* **Exercise prompt**: Give back each entry word for word, but drop the images.

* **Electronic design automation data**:
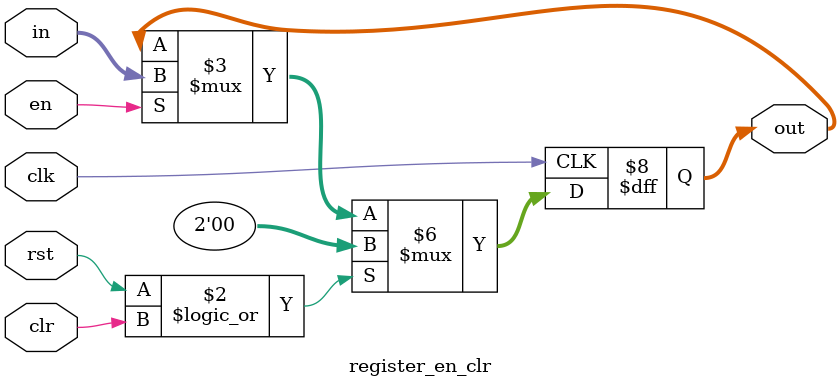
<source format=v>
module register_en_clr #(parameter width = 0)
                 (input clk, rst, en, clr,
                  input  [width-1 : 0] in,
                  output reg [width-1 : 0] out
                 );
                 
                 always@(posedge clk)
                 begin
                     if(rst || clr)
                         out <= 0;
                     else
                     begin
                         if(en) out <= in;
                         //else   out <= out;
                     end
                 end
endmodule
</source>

* **Your solution**:
<source format=v>
module register_en_clr #(parameter width = 0)
                 (input clk, rst, en, clr,
                  input  [width-1 : 0] in,
                  output reg [width-1 : 0] out
                 );
                 
                 always@(posedge clk)
                 begin
                     if(rst || clr)
                         out <= 0;
                     else
                     begin
                         if(en) out <= in;
                         //else   out <= out;
                     end
                 end
endmodule
</source>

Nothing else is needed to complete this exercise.